265 A.D. 519 | N.Y. App. Div. | 1943
The Administrator of Veterans ’ Affairs appeals from an order fixing allowances to the attorney for the accountant and to the special guardian for the incompetent. He contends that the allowances under the circumstances here present are too large. ■
The incompetent in this proceeding is a disabled ex-soldier. His mother was duly appointed his committee on or about March 29, 1921. She died on or about April 17,1939, and her administratrix filed the account of the mother as committee and asked to have the same judicially settled. It appears that the estate of the incompetent consists entirely of funds received from the Veterans Administration. It also appears that the deceased committee filed accounts annually from the date of her appointment in accordance with section 1379 of the Civil Practice Act and that these accounts were examined by one of the referees appointed by this court to examine the accounts of committees of incompetent persons. The deceased committee was charged with having received over the period of nineteen years $38,163.47 and with having expended for or on behalf of the incompetent $33,451.78, leaving a balance of $4,711.69 which with an adjusted service certificate in the amount of $214 made a total of $4,925.69, the net estate of the incompetent as of the date of the accounting.
At the time of settlement of the account the subject of fees and allowances was before the court. The attorney for the Administrator of Veterans’ Affairs pointed out that the incompetent in this proceeding is not being maintained in any institution and requires the major portion of his income for his support and maintenance, and that any allowances made by the court would of necessity be payable from the principal assets of the estate, notwithstanding that fact the. order appealed from allowed for the services of the attorney for the accountant the sum of $600 and for the services of the special guardian the sum of $400, a total of $1,000.

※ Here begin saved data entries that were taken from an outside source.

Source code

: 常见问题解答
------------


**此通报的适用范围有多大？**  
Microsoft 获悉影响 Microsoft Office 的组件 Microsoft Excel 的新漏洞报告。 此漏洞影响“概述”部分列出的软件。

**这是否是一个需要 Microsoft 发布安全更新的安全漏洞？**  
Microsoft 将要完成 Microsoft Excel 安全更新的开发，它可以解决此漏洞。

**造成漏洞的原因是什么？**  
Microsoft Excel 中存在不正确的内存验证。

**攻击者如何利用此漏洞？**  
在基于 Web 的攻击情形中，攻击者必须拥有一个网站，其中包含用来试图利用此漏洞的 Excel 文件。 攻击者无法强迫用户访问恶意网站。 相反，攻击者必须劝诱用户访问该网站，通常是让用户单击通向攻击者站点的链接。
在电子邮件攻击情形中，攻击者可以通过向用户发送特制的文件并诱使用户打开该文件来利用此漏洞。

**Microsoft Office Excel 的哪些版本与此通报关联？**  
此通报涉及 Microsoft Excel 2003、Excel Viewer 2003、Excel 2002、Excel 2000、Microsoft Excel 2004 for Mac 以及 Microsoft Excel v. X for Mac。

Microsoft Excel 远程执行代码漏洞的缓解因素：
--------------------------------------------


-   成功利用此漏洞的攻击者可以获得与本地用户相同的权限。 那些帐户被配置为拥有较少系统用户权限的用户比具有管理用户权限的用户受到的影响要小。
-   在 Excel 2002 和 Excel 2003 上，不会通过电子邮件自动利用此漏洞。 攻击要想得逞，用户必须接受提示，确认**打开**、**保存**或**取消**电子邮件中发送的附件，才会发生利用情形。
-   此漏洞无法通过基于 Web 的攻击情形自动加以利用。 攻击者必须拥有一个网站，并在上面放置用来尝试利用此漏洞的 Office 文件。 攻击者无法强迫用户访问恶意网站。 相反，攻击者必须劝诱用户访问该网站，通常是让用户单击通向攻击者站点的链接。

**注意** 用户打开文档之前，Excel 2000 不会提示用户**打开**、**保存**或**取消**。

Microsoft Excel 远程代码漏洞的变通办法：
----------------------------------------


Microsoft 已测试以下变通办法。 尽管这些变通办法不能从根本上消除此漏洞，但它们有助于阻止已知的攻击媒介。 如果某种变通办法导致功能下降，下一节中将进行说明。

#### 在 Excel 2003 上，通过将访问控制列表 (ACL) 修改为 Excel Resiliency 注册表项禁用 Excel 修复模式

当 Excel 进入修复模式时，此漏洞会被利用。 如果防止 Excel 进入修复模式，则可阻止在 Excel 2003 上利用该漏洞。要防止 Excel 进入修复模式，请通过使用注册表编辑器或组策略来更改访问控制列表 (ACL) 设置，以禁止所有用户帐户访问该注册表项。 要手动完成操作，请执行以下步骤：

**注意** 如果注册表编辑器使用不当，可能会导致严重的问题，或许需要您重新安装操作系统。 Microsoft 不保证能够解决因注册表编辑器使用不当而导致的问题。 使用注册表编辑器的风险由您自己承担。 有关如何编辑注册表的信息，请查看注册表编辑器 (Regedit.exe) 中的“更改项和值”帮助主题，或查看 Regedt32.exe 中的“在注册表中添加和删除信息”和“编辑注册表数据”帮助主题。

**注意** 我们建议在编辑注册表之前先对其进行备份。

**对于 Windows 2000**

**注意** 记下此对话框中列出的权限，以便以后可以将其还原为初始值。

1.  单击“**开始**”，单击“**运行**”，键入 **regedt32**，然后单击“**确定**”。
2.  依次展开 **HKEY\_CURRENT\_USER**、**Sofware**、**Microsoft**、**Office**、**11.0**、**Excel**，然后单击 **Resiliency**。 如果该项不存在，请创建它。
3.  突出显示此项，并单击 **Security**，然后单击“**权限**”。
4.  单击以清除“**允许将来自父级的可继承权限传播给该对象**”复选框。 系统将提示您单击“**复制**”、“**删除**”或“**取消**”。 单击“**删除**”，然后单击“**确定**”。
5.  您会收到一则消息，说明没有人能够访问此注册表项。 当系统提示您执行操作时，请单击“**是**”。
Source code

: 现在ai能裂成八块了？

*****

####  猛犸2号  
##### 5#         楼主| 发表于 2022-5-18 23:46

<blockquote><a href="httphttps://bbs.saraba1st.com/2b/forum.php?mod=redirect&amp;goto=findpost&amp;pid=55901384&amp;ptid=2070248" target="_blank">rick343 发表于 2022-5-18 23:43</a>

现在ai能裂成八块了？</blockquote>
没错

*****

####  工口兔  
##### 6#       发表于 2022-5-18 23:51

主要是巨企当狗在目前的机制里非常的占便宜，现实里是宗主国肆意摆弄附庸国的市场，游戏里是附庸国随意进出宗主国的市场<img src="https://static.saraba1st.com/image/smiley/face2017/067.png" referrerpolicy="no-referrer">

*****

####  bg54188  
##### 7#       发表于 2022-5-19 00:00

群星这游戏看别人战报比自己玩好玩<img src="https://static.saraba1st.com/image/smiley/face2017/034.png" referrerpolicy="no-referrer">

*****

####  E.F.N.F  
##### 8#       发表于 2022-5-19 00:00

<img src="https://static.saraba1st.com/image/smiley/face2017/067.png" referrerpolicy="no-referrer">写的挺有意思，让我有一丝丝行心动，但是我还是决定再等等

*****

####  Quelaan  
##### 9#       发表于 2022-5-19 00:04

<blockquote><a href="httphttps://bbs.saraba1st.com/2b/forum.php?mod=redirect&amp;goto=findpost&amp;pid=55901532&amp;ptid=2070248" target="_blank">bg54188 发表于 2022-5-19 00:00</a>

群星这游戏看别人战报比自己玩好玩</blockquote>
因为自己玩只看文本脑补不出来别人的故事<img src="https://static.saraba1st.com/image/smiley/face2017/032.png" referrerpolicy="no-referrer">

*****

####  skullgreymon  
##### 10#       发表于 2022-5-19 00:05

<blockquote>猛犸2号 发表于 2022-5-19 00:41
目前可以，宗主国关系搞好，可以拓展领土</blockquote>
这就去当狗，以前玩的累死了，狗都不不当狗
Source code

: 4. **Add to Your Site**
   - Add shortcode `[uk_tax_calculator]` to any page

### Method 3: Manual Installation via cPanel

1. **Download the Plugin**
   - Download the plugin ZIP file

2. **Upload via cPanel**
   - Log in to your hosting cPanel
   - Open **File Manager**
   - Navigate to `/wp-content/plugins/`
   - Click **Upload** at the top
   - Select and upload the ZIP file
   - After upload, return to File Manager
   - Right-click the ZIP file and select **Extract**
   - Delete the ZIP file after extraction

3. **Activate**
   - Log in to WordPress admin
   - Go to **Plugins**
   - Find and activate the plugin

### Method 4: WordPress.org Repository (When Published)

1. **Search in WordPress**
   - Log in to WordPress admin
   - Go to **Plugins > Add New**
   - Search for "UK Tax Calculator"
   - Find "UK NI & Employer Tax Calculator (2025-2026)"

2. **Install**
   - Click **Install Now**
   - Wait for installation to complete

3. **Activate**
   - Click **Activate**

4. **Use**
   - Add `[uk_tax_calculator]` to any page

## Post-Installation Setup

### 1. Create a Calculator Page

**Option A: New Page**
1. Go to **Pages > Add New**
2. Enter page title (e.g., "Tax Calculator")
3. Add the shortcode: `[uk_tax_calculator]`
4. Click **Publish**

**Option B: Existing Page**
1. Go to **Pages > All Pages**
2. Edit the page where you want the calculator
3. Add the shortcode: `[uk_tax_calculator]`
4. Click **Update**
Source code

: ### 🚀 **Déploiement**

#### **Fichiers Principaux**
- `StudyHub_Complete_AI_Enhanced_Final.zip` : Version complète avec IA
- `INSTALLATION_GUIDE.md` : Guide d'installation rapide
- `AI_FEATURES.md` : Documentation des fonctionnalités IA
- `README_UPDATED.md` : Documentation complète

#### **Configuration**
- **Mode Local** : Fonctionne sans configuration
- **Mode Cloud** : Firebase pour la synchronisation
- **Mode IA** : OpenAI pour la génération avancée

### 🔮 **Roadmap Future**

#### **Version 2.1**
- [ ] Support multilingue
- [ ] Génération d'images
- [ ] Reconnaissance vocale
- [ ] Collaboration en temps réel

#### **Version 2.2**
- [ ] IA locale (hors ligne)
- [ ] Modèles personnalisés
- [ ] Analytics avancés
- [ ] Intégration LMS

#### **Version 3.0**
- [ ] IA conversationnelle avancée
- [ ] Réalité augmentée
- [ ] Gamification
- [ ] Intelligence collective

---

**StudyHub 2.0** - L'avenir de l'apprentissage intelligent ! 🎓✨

It appears that the deceased committee, mother of the incompetent, prompted by the desire to conserve the estate of the incompetent, refrained from taking commissions to which she was entitled and, further, despite a court order entitling her to withdraw $156.47 per month for the support and maintenance of the incompetent and herself, she voluntarily reduced her withdrawals to $86.47 monthly when compensation paid by the Veterans ’ Bureau was reduced. If it were not for this sacrifice on the part of the committee, the mother of the incompetent, in all probability there would be no estate in existence at this time.
The provisions of article 81-A of the Civil Practice Act and the regulations of the Administrator of Veterans’ Affairs have simplified the work incident to an accounting by the committee of an incompetent veteran. To a large degree the work has become purely clerical. Allowances to an attorney for the accountant and to the special guardian of the incompetent veteran should be made with this in mind. These incompetent veterans should be protected by the court as they are the wards of the court and their estates must be conservatively supervised.
In view of the circumstances of this proceeding, we are of the opinion that an allowance of $250 to the attorney for the administratrix and of $100 to the special guardian is full compensation for the services rendered. The order appealed from should be modified accordingly, and as so modified affirmed, without costs.
Townley, Glennon, Cohn and Callahan, JJ., concur.
Order unanimously modified by reducing the allowance made to the counsel for the administratrix to the sum of $250, and to the special guardian to the sum of $100, and as so modified affirmed, without costs.